Run-time error '6' overflow

[ersatz]

Hi,
I use a function in MS Access form.
I declared all my variables like double
When I run my function, I retrieve this error: Run-time error '6' overflow.
If I click debug I find that:
dv =x/y and if I put the mouse over dv I see:
dv = -1.#INF
Can anybody help me, please?
Thanks in advance

 

[RobBroekhuis]

Seems like y must be zero, no?
Rob

 

[ersatz]

Hi,
Thanks for your responce.
Y it's closed to zero but it's not zero.
X=-2.345678
y=9.513......E-314
I don't know what can I do.
Any idea?

 

[RobBroekhuis]

Gotcha. The result of the division is so large it no longer fits within the floating-point type of your variable. You can either:
- prevent the error from happening, for example by checking if the value of y is dangerously close to 0 (e.g., if abs<1e-300)
- trap the error when it occurs and take appropriate action, with an on error goto construction.
Which way to go depends on your needs and the nature of your application.
Rob

 

[ersatz]

These are my 2 functions:

Function cdf(x) As Double
Dim d As Double
Dim a As Double
Dim B As Double
Dim C As Double

d = 1 / (1 + 0.33267 * Abs(x))
a = 0.4361836
B = -0.1201676
C = 0.937298
cdf = 1 - 1 / sqr(2 * 3.1415926) * EXP(-0.5 * x ^ 2) * (a * d + B * d ^ 2 + C * d ^ 3)
If x < 0 Then cdf = 1 - cdf
End Function


Function ImpV(ByVal mkt1 As Double, mkt2 As Double, mkt3 As Double, _
mkt4 As Double, mkt5 As Double) As Double
Dim Vol As Double
Dim dv As Double
Dim d1 As Double
Dim d2 As Double
Dim pError As Double
Dim vega As Double
Dim err As Double

Vol = 0.9
err = 0.00001
dv = err + 1
While Abs(dv) > err
If mkt2 = 0 Then
Exit Function
End If
d1 = (Log(mkt4 / mkt2) + mkt5 + 0.5 * Vol ^ 2 * mkt3) / (Vol * sqr(mkt3))
d2 = d1 - Vol * sqr(mkt3)
pError = mkt4 * cdf(d1) - mkt2 * EXP(-mkt5 * mkt3) * cdf(d2) - mkt1
pError = pError
vega = mkt4 * sqr(mkt3 / 3.1415926 / 2) * EXP(-0.5 * d1 ^ 2)
If vega = 0 Then
Exit Function
End If

dv = pError / vega
Vol = Vol - dv
If Vol >= 300 Then
Vol = 300
End If
Wend
ImpV = Vol
End Function



Thanks again

 

[RobBroekhuis]

I'm not sure if you're still asking a question, and if so, which question.

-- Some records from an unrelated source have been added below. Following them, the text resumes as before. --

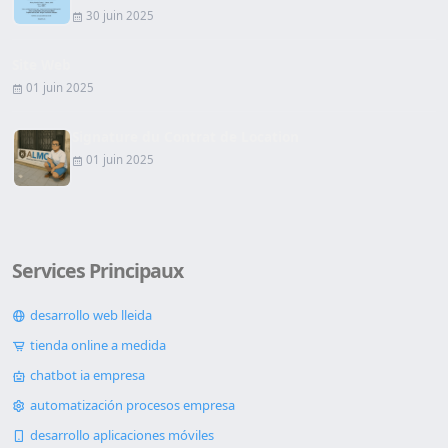
30 juin 2025
Site Web
01 juin 2025
Signature du Contrat de Location
01 juin 2025
Services Principaux
desarrollo web lleida
tienda online a medida
chatbot ia empresa
automatización procesos empresa
desarrollo aplicaciones móviles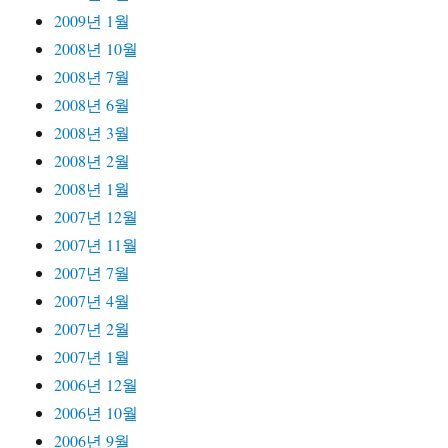
2009년 1월
2008년 10월
2008년 7월
2008년 6월
2008년 3월
2008년 2월
2008년 1월
2007년 12월
2007년 11월
2007년 7월
2007년 4월
2007년 2월
2007년 1월
2006년 12월
2006년 10월
2006년 9월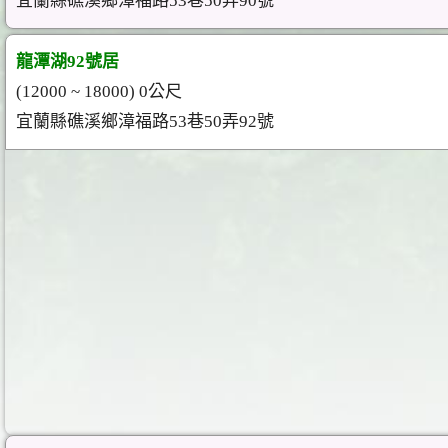
宜蘭縣礁溪鄉漳福路53巷50弄90號
龍潭湖92號居
(12000 ~ 18000) 0公尺
宜蘭縣礁溪鄉漳福路53巷50弄92號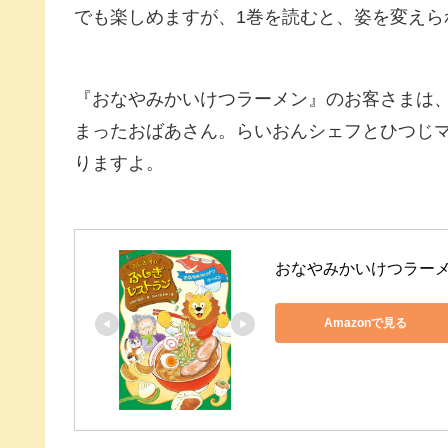
でも楽しめますが、1巻を読むと、姿を変えら
『おなやみかいけつラーメン』のお客さまは
まったおばあさん。らいおんシェフとひつじ
りますよ。
おなやみかいけつラー
Amazonで見る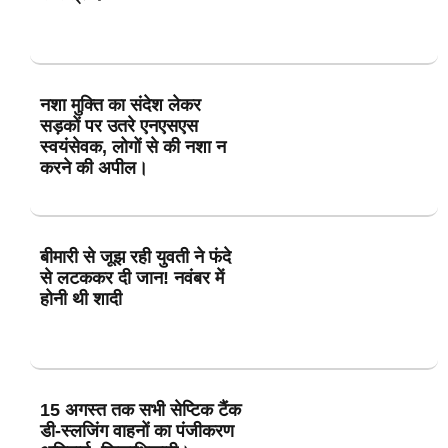
नशा मुक्ति का संदेश लेकर
सड़कों पर उतरे एनएसएस
स्वयंसेवक, लोगों से की नशा न
करने की अपील।
बीमारी से जूझ रही युवती ने फंदे
से लटककर दी जान! नवंबर में
होनी थी शादी
15 अगस्त तक सभी सेप्टिक टैंक
डी-स्लजिंग वाहनों का पंजीकरण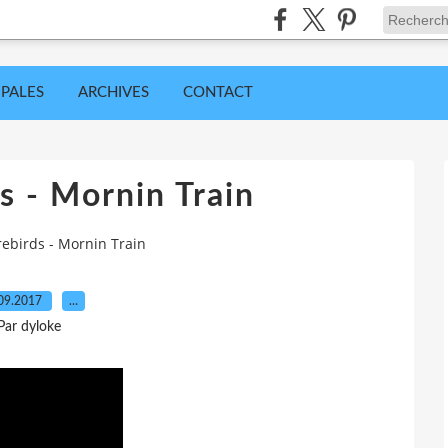
IPALES
ARCHIVES
CONTACT
s - Mornin Train
rebirds - Mornin Train
09.2017
…
Par dyloke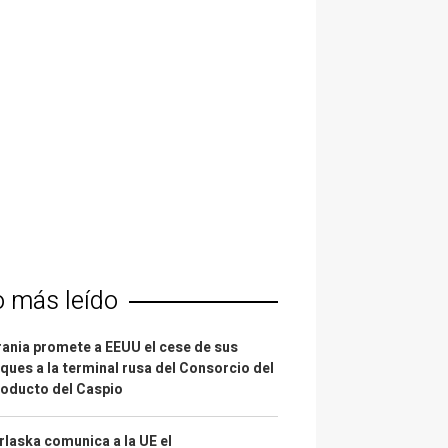
o más leído
ania promete a EEUU el cese de sus
ques a la terminal rusa del Consorcio del
oducto del Caspio
laska comunica a la UE el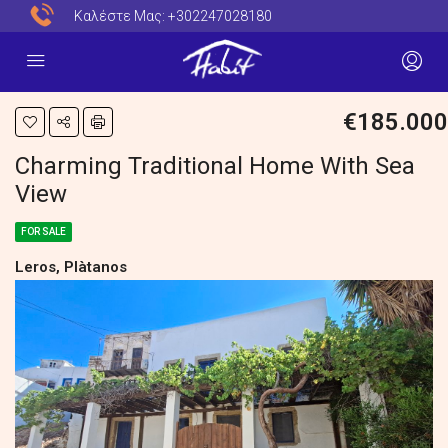
Καλέστε Μας:
+302247028180
€185.000
Charming Traditional Home With Sea
View
FOR SALE
Leros, Plàtanos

Using my first approach above, you would replace your &quot;if vega=0&quot; construction above by

if abs(vega)<1e-300 then exit function

(note that your function value doesn't get set at all when this happens - not necessarily the behavior you want)
Rob

 

[vb5prgrmr]

You could also try to cast a variant to a decimal using the CDec function.

Good Luck

 

[ersatz]

Thanks very much
With abs(vega)<1e-300 all it's ok now.